Priests on Call I

Based on true stories about priests.
by Thomas A. Flynn, LC | Source:

The day’s events began at 5:00am with a hospital visit, and much like the turbulent funnel of a tornado, Fr. Joe Hessing found himself rushing from one activity to another until he nearly collapsed on the kitchen table before a meager microwave dinner.  It was a hectic end to a hectic week and it was beginning to take its toll on this servant of God. Just when he thought the day was coming to a close he heard a knock at the rectory door.  “Who could possibly be knocking a 10:30?” he asked himself as he stared anxiously at his untouched meal.

Again, the knock came and beckoned him to leave his Salisbury steak and corn and welcome his new visitor.  At the door he found a young man named Mark who frequently helped him in visiting the sick and homebound of the parish.

Come on in Mark, Have you eaten yet?” he asked.

“Yes, thank you Father, and I am really sorry to bother you now but I just came back from visiting Lisa and her father Sam Watson, and it seems like he doesn’t have much time left to live.  Father, you must rush over there and hear his confession before it’s too late.”  Knowing how quickly Mark could overreact at times and how everything seemed to him to be an emergency, Fr. Joe showed him towards the kitchen.  After pouring two glasses of water Father sat down at the table and began his interrogation.

“Is Mr. Watson really in grave condition?” he asked.

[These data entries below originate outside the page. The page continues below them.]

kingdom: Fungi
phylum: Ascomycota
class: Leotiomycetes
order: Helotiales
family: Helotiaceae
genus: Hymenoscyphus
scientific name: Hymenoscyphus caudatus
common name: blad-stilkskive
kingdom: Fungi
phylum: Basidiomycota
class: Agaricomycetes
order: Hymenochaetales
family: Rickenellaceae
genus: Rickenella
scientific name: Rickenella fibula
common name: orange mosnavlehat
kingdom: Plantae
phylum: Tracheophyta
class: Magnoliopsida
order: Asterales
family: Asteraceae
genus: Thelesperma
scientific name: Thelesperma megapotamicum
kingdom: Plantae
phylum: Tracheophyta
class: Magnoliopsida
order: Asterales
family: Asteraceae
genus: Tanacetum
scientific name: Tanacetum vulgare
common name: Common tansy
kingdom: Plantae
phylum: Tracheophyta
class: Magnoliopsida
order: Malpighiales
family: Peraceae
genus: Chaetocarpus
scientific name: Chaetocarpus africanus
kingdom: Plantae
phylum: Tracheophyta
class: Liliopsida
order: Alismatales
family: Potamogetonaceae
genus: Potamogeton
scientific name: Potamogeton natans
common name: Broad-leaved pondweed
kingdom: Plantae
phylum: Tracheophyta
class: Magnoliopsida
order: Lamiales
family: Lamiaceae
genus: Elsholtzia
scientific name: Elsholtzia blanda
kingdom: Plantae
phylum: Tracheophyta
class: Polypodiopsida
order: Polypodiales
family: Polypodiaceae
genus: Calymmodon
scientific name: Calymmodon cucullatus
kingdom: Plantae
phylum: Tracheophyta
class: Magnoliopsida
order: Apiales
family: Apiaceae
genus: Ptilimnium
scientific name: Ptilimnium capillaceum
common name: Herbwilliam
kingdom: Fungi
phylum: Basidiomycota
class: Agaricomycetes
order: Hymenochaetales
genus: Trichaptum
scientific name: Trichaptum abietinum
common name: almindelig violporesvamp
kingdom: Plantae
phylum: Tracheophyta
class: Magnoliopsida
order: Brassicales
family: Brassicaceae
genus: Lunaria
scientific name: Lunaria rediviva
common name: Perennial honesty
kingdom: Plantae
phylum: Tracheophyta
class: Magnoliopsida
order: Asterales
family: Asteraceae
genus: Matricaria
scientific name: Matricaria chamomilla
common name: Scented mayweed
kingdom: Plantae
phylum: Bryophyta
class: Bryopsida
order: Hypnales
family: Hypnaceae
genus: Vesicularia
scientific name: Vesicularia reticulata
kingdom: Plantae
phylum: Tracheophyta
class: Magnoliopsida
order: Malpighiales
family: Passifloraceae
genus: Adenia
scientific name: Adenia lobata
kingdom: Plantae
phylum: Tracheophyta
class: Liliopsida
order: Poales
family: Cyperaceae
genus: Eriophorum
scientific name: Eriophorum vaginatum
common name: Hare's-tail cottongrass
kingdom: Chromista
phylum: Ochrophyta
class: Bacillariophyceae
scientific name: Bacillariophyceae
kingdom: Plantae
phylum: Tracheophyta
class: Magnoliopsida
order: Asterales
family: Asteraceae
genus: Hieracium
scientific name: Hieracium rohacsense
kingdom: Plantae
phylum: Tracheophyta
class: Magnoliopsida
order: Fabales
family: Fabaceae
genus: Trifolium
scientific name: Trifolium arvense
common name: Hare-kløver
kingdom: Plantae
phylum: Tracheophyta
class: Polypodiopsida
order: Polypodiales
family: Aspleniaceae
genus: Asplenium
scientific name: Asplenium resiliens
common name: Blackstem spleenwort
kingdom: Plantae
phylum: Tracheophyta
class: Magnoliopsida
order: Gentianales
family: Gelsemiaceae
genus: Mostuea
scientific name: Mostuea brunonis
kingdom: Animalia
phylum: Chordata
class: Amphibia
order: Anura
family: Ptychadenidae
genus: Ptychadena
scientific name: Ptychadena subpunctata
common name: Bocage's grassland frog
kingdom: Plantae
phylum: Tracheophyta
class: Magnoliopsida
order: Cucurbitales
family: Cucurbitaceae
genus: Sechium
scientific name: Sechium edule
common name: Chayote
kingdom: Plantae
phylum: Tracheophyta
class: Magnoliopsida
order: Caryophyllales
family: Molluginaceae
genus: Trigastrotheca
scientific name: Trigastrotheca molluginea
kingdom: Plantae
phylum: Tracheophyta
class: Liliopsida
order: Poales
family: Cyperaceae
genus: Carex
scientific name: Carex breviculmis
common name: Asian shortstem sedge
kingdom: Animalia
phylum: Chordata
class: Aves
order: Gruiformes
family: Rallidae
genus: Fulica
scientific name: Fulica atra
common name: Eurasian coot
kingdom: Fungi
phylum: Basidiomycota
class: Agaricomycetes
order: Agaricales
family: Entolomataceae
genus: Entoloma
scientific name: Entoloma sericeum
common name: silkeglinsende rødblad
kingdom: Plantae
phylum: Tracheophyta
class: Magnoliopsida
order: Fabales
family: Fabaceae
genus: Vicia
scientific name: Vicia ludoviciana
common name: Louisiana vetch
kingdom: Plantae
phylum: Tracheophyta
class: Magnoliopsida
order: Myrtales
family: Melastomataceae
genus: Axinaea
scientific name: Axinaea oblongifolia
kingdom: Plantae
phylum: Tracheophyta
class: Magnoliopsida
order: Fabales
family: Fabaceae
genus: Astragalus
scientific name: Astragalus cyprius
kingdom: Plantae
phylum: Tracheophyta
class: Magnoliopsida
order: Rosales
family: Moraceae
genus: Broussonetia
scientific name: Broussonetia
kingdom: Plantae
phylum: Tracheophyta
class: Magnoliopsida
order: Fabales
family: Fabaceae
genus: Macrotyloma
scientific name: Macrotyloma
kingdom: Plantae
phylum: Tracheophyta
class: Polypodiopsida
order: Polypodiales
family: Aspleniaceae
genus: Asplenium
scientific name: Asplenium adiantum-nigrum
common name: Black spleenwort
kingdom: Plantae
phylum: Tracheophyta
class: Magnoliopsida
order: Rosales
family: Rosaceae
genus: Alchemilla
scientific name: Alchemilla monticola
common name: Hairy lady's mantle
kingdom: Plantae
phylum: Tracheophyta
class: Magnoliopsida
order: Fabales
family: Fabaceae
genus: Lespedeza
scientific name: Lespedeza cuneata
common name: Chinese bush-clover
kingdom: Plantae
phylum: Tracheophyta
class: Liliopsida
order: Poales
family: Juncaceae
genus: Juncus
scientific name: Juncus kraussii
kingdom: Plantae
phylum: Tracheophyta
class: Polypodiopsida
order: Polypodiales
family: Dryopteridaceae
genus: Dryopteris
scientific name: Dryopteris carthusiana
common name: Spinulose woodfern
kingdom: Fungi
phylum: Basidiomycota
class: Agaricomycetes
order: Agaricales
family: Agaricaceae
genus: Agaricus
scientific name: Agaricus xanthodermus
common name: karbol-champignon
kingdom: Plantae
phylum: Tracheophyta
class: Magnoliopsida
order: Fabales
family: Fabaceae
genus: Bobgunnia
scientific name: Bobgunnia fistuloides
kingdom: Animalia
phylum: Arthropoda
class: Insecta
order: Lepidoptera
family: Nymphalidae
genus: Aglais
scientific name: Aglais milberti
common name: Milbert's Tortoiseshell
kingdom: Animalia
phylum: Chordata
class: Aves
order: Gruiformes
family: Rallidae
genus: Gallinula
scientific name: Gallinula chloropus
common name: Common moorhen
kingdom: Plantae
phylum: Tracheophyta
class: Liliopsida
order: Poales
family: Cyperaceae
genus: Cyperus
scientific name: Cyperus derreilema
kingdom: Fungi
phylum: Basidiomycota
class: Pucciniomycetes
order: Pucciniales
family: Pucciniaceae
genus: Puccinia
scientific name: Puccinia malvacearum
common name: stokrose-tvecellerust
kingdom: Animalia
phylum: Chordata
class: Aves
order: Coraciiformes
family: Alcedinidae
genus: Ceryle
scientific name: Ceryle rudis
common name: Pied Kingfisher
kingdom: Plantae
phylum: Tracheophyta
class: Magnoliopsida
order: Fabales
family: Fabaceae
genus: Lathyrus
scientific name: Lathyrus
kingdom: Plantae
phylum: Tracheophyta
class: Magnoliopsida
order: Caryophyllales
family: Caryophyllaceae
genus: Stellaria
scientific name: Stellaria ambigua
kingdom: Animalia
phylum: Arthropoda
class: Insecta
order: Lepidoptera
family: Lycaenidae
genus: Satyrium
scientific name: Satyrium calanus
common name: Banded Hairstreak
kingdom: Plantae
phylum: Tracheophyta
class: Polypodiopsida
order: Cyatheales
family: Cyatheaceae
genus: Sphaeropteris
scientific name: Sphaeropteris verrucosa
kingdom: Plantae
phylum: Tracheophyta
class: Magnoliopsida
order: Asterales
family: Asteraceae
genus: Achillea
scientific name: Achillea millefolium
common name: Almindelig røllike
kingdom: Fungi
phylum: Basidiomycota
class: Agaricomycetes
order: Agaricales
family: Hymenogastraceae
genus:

“Yes Father.  I fear that he is dying.” Mark responded in haste.

Knowing that Lisa’s father had been “almost dying” for several months now, he asked Mark if he thought Sam will last through the night.  The young man seemed anxious and said that he doubted if the man will see the next sunrise.  Impressed by the zeal of his young friend Fr. Joe gave one last look at his untouched plate before saying, “Alright, lets go.  I’ll bring the car around.”

The drive was short to Lisa’s house and when they arrived, they found her father lying up in bed watching TV.  Though he had turned 84 the month before, Mr. Samuel Watson was always blessed with appearing 10 years younger than he really was.  “This doesn’t look too much like a man in his last moments.” Father thought as he entered the room and pulled up a chair.  Sam gave the priest a nervous greeting for it had been a long time since he had seen the inside of any Church. Mark and Lisa slowly left the room while Fr. Joe and Mr. Watson shared a rather light conversation about the weather, sports and Sam’s health.  He seemed more relaxed now in the presence of the priest and was therefore not shocked when father asked him when the last time he had been to confession was.  “Father, I am not really sure but it must have been about 35 years ago.” Sam said with a hint of shame in his voice.

“Well, Mr. Watson” Father said, “It’s just you and me in the room.  If you like I can hear your confession right now.”

After a few moments of thought, Lisa’s father agreed and began to confess his sins.  At the moment of absolution, Fr. Hessing raised his hand to make the sign of the cross and noticed that tears were streaming down Sam’s face.  “I brought Holy Oil with me if you would like to receive the anointing of the sick.” Father proposed.  And Sam quickly agreed.  Before departing, Fr. Joe told Sam that he would come back tomorrow morning and bring the Eucharist so that he may receive Communion.  Mr. Watson was very grateful and kissed the hands of the priest before he left.

It was 12.30 when Fr Joe got back to the rectory and knowing that he had to be back at the hospital in five hours, he went right to bed and forgot about his dinner that still lay on the kitchen table.  After 6:00 Mass the following day father stopped by to check on Sam and bring him Holy Communion.  Much to his surprise he was greeted at the door by Lisa who had obviously been crying a lot.  “Lisa, what happened?” he asked, yet he already knew the answer.  “Father, thank goodness you came last night.  My father has passed away.” She said, amidst sobs.  Fr. Joe consoled her as best he could and asked her when he had died.  “About five minutes after you left.” she said.  “I am still so thankful that you came last night.  My dad died in peace and with a smile on his face, and I know that it was because of you.”

Fr. Joe Hessing would never forget those words.  Not because he had done anything special or earned any merit, but because he knew that it was God who brought him to Sam’s bedside moments before he would pass away.  He realized then that it was not important that he got enough sleep or enough to eat.  What was really important was that he was available when people needed him most.  That night he spent extra time in the church praying to God and thanking Him for using himself as an instrument to bring souls to heaven.